NM contains 19 federally-recognized Pueblos (Acoma, Cochiti, Isleta, Jemez, Laguna, Nambé, Ohkay Owingeh, Picuris, Pojoaque, Sandia, San Felipe, San Ildefonso, Santa Ana, Santa Clara, Santo Domingo / Kewa, Taos, Tesuque, Zia, Zuni) plus the NM portion of the Navajo Nation and the Jicarilla and Mescalero Apache reservations.
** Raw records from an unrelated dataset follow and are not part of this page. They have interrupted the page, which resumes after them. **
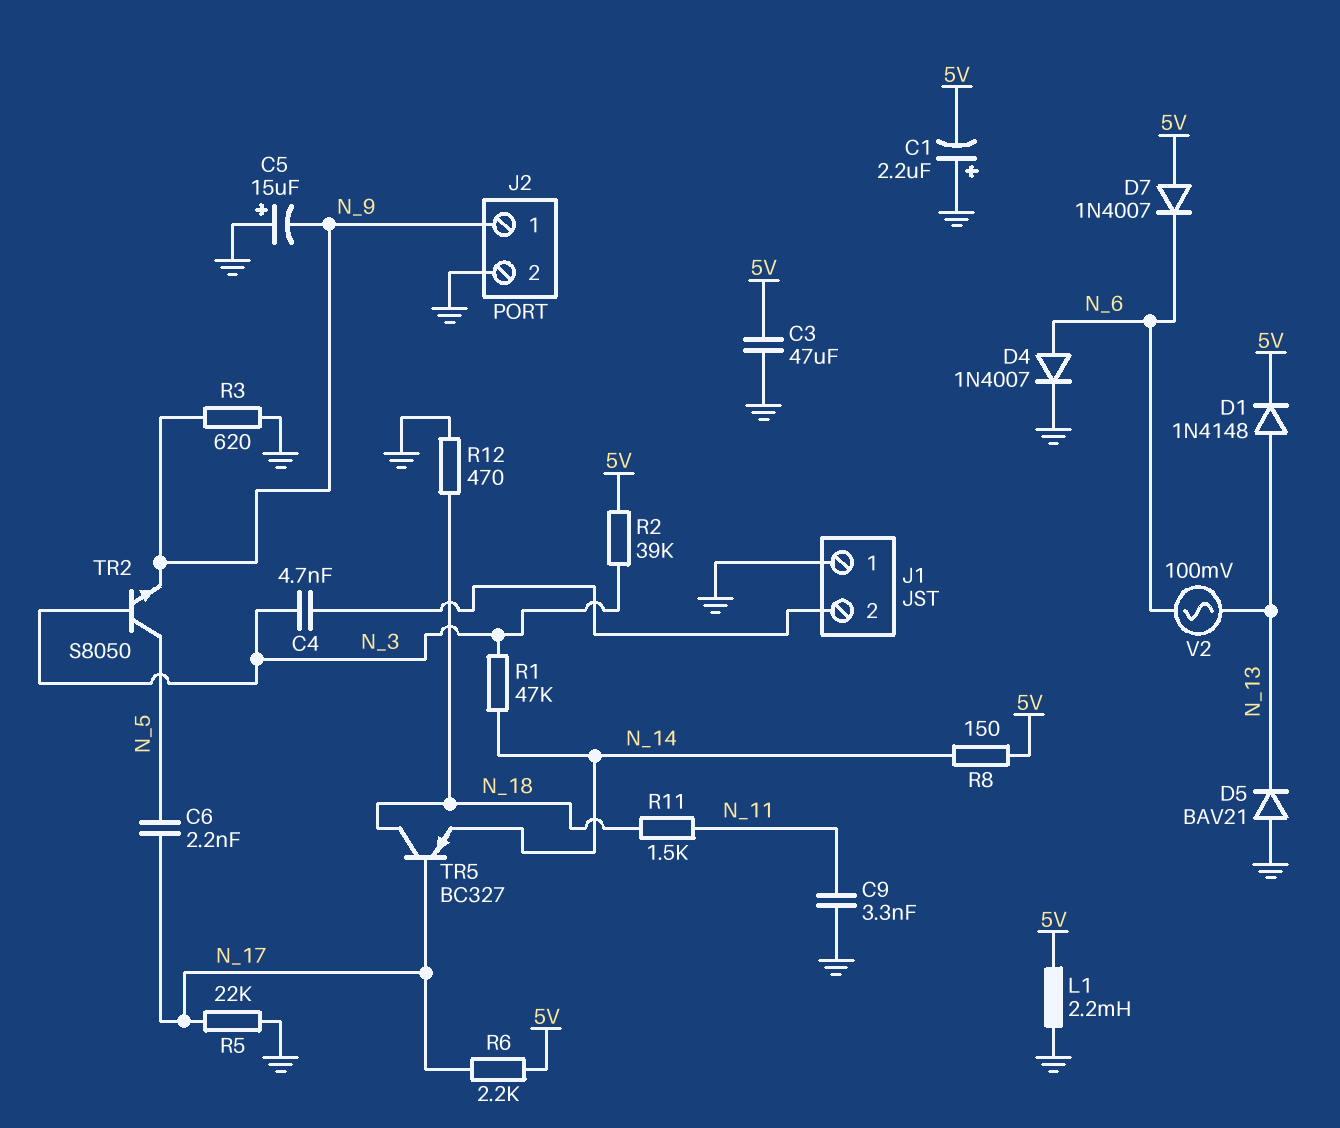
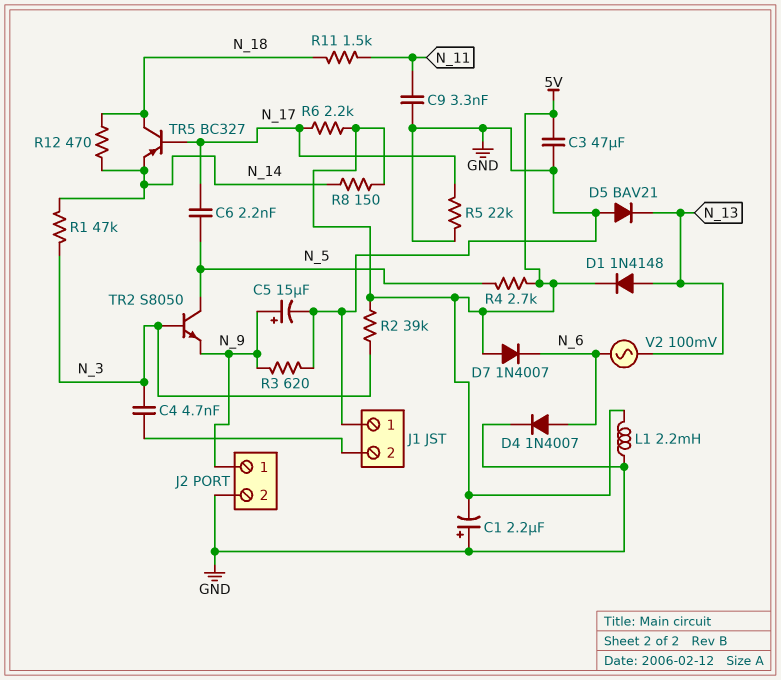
C5: 15uF (plus GND, minus N_9) -> 15uF (plus N_9, minus GND)
R4: none -> 2.7k (5V, N_5)
R12: 470 (GND, N_18) -> 470 (N_14, N_18)

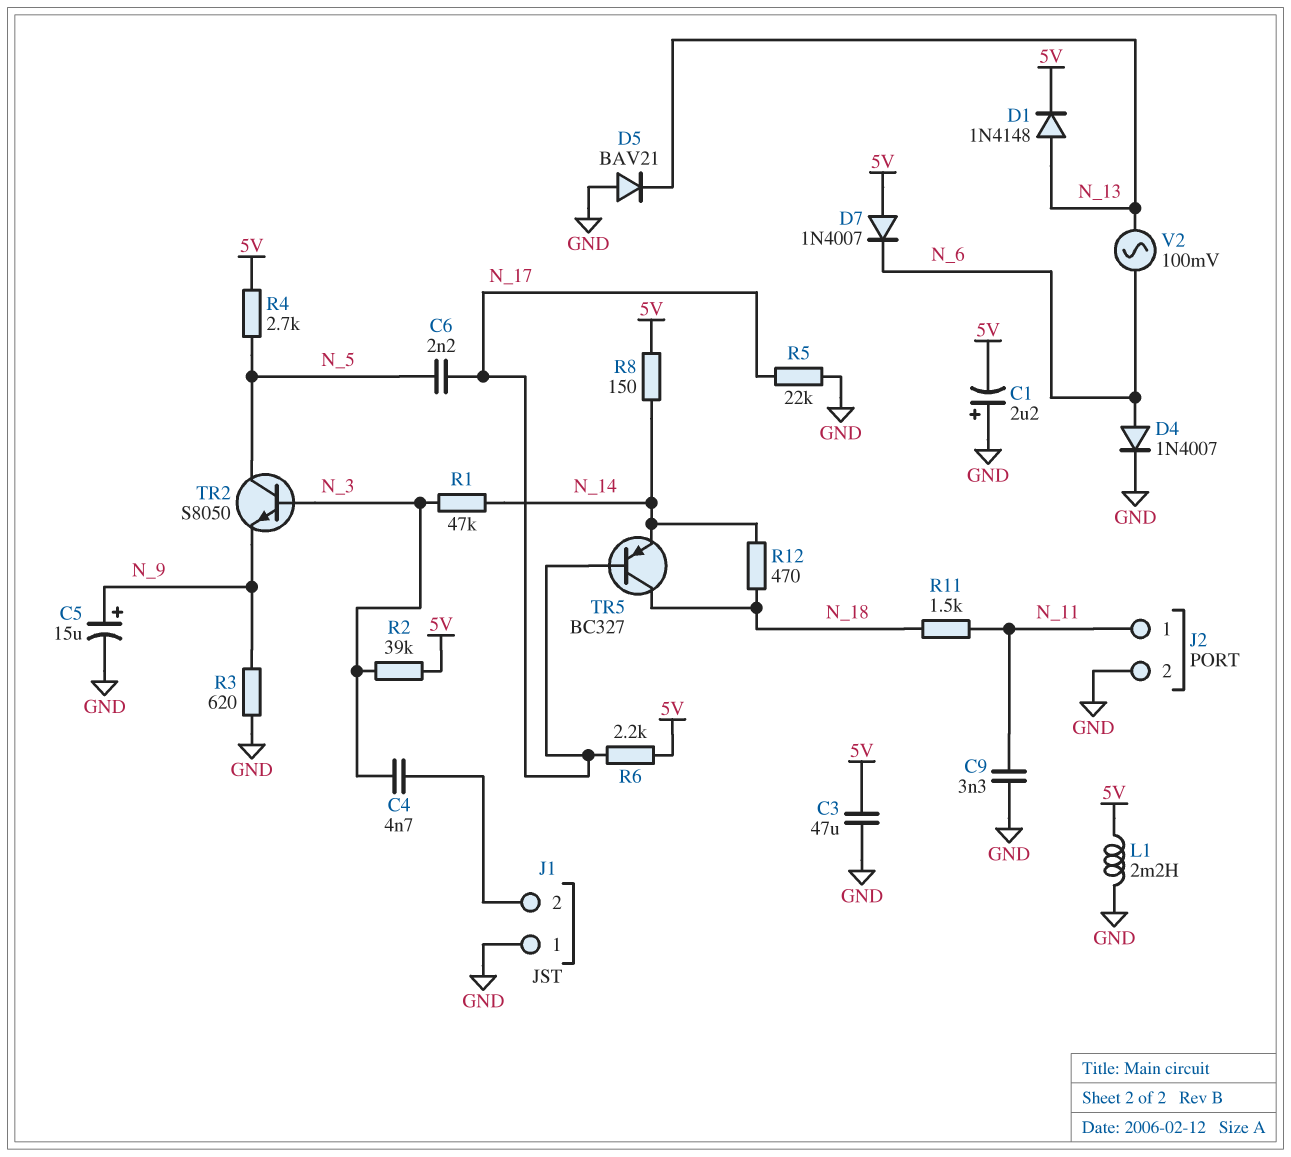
J2 pin 1: N_9 -> N_11

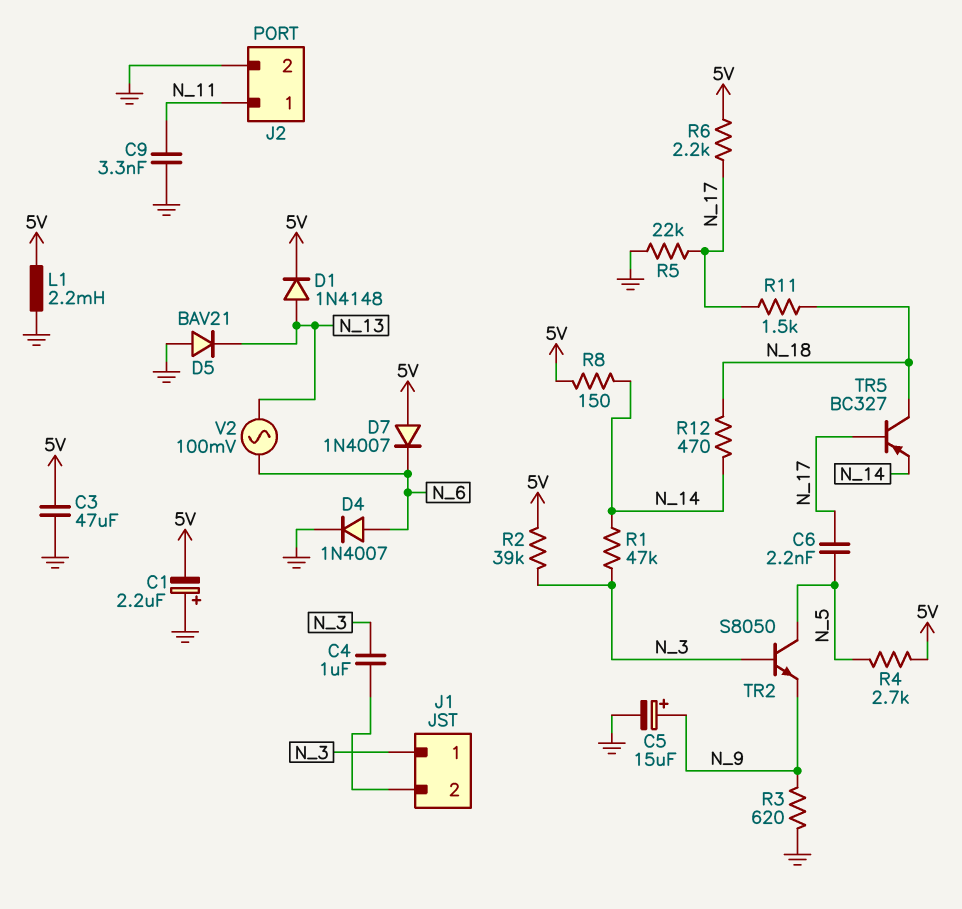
C4: 4.7nF (J1/2, N_3) -> 1uF (J1/2, N_3)
J1 pin 1: GND -> N_3
R11: 1.5k (N_11, N_18) -> 1.5k (N_17, N_18)

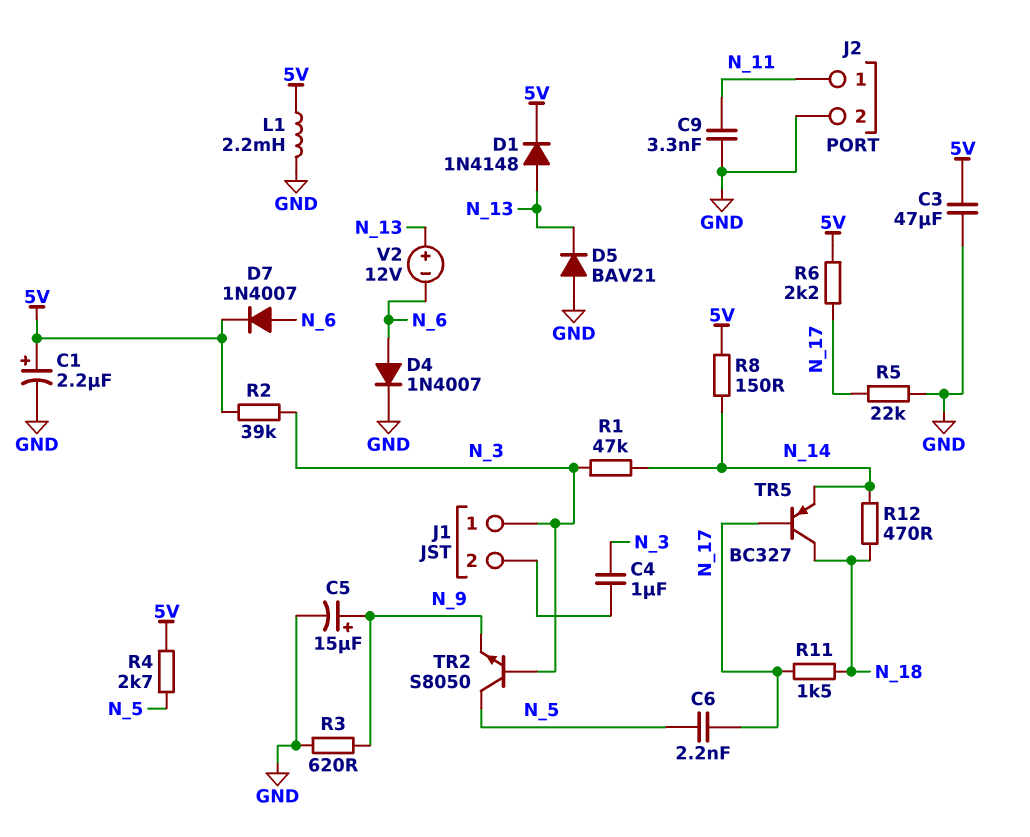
C1: 2.2uF (plus GND, minus 5V) -> 2.2uF (plus 5V, minus GND)
D7: diode 1N4007 (A 5V, K N_6) -> diode 1N4007 (A N_6, K 5V)
V2: AC 100mV (N_6, N_13) -> 12V (plus N_13, minus N_6)

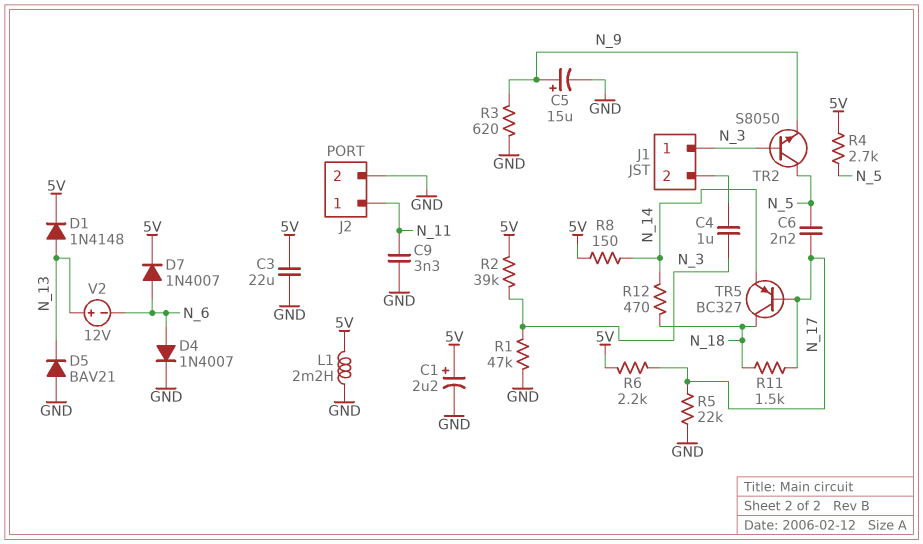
C3: 47uF (5V, GND) -> 22uF (5V, GND)
R1: 47k (N_3, N_14) -> 47k (GND, N_3)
This is not a state preemption in the conventional sense — it is a federal-sovereignty carve-out — but it must be modeled in every NM city profile because municipal annexation, zoning, and platting authority simply do not extend into these lands. Checkerboard-allotment parcels (especially in the Navajo NM portion) require parcel-by-parcel jurisdictional determination.